### Written exercise 1
In the records, reproduce every line from the start through the line containing "road: (252, 150)", inclusive, requests included. Multiply each pixel coordinate in the answers by 0.55 and round to the nearest whole number, rounding halves up.

### Passage shown
The DIFC and ADGM each have separate rules that should be considered separately, where applicable. In the DIFC, a security interest is validly perfected if the lender has given value in respect of the collateral (which the debtor must have the power to transfer), the parties have entered into a security agreement (or, in the case of certain financial instruments, the lender has control over the collateral) and the lender files a financing statement (unless a grace period applies or the collateral is exempt from filing (eg, promissory note or receivables)).

Renewing a security interest

Once a security interest is perfected, are there renewal procedures to keep the lien valid and recorded?

Most liens in the UAE do not require registration, therefore, there are generally no applicable renewal procedures. In fact, article 1502 of the Civil Code provides that a security interest lapses only upon the satisfaction of the entire secured debt, the assignment of the security interest, the unification of title to the security interest and the property, the destruction of the property or the expiry of the security interest (eg, as provided in the assignment upon creation of the interest). Furthermore, pledges that are registered under the Pledge Law do not automatically lapse; accordingly, such law does not prescribe renewal procedures. Specifically, the Pledge Law provides that a registered pledge may be terminated if the pledgee and pledgor or obligor (as applicable) agree to strike off the registration, the obligor discharges the obligations that are secured by the registered pledge, the registration relates to assets that cannot be pledged under the Pledge Law, the pledgee fails to discharge its obligations following the registration of the pledge contract or a court order is issued to strike off the pledge registration.

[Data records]
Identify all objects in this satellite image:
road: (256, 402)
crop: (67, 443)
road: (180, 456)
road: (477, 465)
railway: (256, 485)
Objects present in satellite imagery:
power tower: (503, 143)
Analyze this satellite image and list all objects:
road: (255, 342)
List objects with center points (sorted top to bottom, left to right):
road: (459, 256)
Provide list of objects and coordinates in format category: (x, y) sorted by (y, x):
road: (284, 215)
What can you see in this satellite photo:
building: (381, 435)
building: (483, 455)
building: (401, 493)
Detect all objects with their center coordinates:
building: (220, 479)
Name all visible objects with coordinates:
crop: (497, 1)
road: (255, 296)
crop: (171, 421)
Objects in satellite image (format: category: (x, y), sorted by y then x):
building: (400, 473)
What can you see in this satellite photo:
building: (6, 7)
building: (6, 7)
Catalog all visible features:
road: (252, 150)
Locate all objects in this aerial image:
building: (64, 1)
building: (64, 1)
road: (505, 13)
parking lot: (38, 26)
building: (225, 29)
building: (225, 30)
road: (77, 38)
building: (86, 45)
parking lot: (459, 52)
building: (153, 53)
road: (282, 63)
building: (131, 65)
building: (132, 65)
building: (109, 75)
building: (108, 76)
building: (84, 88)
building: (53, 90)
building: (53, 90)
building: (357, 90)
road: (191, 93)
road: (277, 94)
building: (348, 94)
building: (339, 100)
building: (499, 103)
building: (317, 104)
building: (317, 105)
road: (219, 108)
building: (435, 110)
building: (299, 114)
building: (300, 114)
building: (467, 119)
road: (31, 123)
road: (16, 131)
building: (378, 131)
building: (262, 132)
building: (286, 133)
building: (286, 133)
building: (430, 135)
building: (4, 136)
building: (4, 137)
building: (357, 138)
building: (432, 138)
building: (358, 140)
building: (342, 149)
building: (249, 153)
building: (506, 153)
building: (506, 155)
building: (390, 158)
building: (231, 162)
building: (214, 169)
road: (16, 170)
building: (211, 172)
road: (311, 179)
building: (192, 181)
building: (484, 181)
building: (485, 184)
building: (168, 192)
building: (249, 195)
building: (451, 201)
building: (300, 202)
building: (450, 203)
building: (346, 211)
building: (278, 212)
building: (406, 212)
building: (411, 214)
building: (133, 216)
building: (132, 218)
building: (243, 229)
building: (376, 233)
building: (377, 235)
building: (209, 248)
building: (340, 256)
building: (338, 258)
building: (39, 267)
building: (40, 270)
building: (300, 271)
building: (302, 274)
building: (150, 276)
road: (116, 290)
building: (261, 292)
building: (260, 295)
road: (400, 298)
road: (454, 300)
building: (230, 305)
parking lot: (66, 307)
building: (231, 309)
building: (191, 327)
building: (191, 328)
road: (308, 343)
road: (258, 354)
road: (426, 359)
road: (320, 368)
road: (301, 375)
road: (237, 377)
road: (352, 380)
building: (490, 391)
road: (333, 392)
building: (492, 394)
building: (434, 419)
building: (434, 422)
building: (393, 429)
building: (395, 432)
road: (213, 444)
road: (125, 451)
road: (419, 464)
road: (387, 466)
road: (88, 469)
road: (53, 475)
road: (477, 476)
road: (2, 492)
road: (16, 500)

### Written exercise 2
In the passage on UAE security interests, which article of the Civil Code lists when a security interest lapses?

### Exercise solution 1
Identify all objects in this satellite image:
road: (141, 221)
crop: (37, 244)
road: (99, 251)
road: (262, 256)
railway: (141, 267)
Objects present in satellite imagery:
power tower: (277, 79)
Analyze this satellite image and list all objects:
road: (140, 188)
List objects with center points (sorted top to bottom, left to right):
road: (252, 141)
Provide list of objects and coordinates in format category: (x, y) sorted by (y, x):
road: (156, 118)
What can you see in this satellite photo:
building: (210, 239)
building: (266, 250)
building: (221, 271)
Detect all objects with their center coordinates:
building: (121, 263)
Name all visible objects with coordinates:
crop: (273, 1)
road: (140, 163)
crop: (94, 232)
Objects in satellite image (format: category: (x, y), sorted by y then x):
building: (220, 260)
What can you see in this satellite photo:
building: (3, 4)
building: (3, 4)
Catalog all visible features:
road: (139, 83)

### Exercise solution 2
Article 1502.